Hello, I don’t understand if when I cast an image from one type to another (for example using itk Castimage Filter) , I also change the values of the pixels.
Example: if I cast an image from ‘signed short’ (range: 0 to 255) to ‘double’, will the range remain the same? And if not, how can I do in order to maintain the same range?
The itk::ShiftScaleImageFilter will do what you want.
You set the correct input and output pixel types in the typedef, then compute the desired shift and scale which maps the input range to the desired output range.
For the case you are describing, double encloses signed short, so you don’t need to perform any extra transform. The double image after the cast will have the same values in the same range, from 0.0 to 255.0.
Cast filter was meant for casts which involve little or no loss, e.g. from float to double or vice versa, or from short to int, or from int to short once you somehow know values will fit into short etc.
If you go from short to double, values will not be changed because double can exactly represent all values a short can have. And what kind of range change would you expect to see by such a cast? 0…255 is maximum range of unsigned char, not short. And would you expect to end with a range of 0.0-1.0, or 0.0-1000.0, or 0.0-DBL_MAX? And why?

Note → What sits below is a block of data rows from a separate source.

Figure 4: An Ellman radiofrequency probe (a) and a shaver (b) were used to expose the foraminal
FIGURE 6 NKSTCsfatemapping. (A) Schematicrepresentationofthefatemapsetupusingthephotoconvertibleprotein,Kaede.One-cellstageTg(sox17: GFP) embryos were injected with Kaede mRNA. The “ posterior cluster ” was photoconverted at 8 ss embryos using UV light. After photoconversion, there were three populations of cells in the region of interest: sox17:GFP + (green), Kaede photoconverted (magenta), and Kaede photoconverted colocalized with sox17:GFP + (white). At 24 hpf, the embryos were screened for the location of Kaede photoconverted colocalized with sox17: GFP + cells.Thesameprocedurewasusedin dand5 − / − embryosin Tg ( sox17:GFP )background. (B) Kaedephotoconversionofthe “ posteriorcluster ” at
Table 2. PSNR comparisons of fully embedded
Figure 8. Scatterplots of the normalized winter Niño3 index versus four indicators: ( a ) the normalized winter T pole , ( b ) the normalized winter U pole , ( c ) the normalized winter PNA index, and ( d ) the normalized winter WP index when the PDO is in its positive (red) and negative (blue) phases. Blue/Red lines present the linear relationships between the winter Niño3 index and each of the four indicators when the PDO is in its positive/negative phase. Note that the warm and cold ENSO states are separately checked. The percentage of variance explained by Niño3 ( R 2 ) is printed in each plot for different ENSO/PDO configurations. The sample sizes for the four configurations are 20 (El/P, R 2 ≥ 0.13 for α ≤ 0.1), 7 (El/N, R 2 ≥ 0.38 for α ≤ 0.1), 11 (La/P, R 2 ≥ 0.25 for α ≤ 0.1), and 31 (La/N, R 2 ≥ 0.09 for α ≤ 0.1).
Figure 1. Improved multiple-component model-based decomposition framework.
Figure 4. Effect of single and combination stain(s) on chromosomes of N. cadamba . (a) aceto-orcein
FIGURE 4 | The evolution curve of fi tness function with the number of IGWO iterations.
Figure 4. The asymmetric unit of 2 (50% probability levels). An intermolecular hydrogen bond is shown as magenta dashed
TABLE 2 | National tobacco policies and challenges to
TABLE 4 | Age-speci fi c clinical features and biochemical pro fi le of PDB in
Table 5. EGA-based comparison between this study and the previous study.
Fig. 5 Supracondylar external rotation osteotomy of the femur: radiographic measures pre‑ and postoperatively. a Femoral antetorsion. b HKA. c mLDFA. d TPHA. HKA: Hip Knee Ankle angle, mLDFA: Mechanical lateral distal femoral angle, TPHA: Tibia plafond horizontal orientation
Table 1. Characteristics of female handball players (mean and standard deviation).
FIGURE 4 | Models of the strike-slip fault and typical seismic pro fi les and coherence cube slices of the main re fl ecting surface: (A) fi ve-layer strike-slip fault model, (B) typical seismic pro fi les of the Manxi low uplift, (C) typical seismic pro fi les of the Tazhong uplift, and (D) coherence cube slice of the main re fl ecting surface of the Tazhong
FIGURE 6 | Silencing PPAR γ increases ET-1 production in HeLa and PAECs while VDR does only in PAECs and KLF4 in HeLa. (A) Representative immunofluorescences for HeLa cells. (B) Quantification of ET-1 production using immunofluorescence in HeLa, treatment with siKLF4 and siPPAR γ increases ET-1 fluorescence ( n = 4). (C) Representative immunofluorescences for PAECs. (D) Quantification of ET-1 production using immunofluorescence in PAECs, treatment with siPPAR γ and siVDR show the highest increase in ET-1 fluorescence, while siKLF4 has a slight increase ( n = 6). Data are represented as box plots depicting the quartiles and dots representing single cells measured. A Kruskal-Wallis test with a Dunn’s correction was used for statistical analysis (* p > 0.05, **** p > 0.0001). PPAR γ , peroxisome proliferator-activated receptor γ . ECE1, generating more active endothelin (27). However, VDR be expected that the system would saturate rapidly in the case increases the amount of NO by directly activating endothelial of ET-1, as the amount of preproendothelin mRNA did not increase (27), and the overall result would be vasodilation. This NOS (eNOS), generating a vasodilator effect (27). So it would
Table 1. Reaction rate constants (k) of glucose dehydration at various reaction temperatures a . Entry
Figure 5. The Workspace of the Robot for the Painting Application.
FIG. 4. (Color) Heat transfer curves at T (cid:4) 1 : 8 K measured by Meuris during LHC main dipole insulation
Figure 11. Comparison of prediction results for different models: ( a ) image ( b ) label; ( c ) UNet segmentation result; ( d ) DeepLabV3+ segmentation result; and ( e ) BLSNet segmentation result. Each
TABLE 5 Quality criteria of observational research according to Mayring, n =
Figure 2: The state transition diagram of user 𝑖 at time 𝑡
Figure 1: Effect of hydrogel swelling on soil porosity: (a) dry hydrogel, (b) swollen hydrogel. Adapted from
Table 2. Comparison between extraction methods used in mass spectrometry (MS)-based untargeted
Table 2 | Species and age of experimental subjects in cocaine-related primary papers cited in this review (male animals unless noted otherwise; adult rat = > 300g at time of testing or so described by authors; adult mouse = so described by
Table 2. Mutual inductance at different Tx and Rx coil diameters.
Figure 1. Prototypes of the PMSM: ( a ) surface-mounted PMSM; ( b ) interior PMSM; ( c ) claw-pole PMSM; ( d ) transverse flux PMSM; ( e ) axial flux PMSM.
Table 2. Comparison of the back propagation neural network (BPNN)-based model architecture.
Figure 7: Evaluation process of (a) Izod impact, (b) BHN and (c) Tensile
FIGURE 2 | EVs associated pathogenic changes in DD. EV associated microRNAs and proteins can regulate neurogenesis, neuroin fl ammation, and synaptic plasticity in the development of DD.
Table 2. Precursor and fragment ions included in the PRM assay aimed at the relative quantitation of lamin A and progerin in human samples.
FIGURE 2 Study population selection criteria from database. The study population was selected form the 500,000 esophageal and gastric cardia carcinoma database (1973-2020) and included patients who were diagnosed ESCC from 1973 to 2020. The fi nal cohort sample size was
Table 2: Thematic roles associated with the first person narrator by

Ty all for your quick and helpful answers. Yes probably my example wasn’t satisfying… What I want to do is convert my dicom images from signed short to double because, for what I know, signed short is an integer type, so I want to avoid the errors I will do if I perform mathematical operations (ex: filtering).
So, what I wanna do is converting my images from signed short to double, scale everything between 0 - 1, perform some filtering and then convert again the images from double to signed short (i have to write them in the dicom format)… Will these conversions change the range of my images? I think yes because if I go from double to short (that for what I know is an integer type) it will approximate the value to the nearest integer right?
Thanks in advance for helping me!
If you use only ITK’s regular filters, there is absolutely no need to convert values to [0,1] range. Additionally, if you will be writing the filtered output to the same pixel format you originally read it in, there is not much benefit if you go to double as an internal pixel format.
For example, if the original pixel’s value is 7, but after smoothing in double it is 8.17, when you convert it back to integral pixel type it will become 8. If you skip conversion to double, smoothing filter will do conversion back to integral type and directly calculate 8.
Edit: if you have a lot of internal processing steps, then it makes a little more sense to use a floating point type. But I recommend float, not double. Doing computations on floats is faster, and they take up half as much memory.
Thank u @dzenanz for helping me once again. I understood that in this particular case casting would not be of any help. I’ll try something else!